+++ Data to use

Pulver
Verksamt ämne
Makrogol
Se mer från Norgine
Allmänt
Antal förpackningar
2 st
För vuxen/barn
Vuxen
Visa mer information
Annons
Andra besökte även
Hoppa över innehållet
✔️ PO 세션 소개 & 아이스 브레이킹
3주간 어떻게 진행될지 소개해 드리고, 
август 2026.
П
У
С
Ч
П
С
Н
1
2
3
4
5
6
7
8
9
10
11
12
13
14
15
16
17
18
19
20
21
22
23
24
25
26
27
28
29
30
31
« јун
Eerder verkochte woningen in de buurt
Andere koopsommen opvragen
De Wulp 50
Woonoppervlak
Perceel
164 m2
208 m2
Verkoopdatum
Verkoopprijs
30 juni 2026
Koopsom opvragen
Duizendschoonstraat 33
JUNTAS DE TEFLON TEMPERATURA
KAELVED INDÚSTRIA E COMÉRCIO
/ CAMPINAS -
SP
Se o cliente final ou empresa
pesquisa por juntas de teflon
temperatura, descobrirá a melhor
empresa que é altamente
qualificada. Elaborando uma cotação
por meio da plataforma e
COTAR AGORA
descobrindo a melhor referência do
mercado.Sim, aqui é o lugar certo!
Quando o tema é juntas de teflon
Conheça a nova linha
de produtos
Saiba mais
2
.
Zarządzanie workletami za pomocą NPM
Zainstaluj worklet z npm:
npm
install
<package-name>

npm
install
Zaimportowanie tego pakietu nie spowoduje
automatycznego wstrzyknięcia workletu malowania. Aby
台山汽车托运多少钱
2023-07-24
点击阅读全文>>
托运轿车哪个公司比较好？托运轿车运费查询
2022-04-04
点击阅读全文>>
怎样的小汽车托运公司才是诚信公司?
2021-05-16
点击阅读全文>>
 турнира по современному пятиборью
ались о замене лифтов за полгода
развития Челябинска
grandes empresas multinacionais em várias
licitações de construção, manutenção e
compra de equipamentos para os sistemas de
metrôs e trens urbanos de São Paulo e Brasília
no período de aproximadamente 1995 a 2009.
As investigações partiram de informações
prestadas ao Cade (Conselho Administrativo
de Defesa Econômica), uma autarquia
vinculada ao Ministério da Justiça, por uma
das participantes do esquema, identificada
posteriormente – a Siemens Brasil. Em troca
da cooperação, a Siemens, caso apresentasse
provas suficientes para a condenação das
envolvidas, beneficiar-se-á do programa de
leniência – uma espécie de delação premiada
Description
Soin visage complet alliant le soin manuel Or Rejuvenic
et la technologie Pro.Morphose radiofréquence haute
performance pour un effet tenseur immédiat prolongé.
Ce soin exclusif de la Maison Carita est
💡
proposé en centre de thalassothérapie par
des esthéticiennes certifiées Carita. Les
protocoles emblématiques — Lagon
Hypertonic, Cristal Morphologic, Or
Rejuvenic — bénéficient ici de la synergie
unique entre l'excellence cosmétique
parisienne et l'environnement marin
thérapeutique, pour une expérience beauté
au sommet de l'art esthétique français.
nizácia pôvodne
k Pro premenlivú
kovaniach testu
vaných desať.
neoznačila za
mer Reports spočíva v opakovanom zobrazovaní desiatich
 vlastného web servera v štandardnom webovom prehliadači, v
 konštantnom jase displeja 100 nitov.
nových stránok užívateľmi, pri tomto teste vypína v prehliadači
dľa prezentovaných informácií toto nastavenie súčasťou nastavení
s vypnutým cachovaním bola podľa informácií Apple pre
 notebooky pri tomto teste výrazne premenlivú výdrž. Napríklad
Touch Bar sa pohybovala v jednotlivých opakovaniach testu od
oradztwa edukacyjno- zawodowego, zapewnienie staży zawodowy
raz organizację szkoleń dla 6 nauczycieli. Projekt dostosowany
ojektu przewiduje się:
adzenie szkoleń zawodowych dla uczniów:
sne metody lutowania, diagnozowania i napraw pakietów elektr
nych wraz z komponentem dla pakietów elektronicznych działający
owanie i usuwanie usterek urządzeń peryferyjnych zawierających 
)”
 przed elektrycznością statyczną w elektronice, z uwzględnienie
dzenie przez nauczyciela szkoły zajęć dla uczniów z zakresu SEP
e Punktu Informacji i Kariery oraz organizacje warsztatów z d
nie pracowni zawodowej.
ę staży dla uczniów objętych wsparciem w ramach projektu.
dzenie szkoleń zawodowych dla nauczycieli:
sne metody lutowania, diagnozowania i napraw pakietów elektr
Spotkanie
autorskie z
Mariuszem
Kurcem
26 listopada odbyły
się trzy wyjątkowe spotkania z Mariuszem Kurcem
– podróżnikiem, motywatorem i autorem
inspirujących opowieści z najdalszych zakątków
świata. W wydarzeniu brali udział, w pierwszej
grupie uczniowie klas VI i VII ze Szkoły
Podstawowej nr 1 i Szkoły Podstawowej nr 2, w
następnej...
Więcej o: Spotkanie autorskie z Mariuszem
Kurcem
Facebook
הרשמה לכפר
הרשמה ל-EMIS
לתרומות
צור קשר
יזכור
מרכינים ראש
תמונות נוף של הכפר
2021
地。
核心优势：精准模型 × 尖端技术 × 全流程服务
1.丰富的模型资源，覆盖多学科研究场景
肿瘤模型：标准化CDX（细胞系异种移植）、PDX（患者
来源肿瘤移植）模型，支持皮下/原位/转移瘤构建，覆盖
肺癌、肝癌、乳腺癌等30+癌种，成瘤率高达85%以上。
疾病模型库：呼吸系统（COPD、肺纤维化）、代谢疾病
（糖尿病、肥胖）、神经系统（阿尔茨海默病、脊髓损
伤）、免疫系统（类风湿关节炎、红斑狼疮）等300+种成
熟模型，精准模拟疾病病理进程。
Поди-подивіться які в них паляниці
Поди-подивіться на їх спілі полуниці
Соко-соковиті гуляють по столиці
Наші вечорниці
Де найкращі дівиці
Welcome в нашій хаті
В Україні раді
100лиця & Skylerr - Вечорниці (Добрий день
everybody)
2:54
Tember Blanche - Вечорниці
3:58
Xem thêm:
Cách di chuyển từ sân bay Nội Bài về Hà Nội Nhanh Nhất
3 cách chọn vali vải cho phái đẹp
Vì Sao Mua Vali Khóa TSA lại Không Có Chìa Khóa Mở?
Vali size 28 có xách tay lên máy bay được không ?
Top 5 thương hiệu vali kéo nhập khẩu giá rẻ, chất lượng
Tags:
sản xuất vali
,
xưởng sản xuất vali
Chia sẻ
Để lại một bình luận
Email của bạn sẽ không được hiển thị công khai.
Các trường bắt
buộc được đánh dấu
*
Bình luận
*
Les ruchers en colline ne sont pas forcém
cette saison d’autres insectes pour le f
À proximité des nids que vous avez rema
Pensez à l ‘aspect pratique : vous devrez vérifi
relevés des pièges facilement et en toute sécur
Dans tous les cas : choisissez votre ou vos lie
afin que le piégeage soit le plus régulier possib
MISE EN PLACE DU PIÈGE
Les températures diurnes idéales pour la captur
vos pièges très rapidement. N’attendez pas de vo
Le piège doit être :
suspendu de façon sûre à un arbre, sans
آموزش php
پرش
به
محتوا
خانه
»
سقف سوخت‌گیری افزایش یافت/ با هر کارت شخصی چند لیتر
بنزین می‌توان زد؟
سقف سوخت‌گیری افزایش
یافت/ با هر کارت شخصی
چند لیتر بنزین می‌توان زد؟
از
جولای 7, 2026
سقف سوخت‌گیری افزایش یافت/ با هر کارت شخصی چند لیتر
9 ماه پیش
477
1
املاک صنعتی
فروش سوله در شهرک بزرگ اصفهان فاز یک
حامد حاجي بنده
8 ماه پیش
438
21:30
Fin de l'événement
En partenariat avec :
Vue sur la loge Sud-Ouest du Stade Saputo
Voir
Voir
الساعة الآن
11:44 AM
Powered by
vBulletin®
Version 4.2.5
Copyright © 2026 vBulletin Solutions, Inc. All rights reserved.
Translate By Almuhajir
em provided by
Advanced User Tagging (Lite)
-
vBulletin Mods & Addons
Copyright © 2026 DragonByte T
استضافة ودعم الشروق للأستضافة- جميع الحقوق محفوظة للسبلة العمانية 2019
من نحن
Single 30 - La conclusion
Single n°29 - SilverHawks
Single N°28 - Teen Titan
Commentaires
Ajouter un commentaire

++++++

**Required action**
Give only the number of lines in the rows above that contain the string "Mariuszem", counting a match only when its capitalization is identical.

**Solution for this task**
3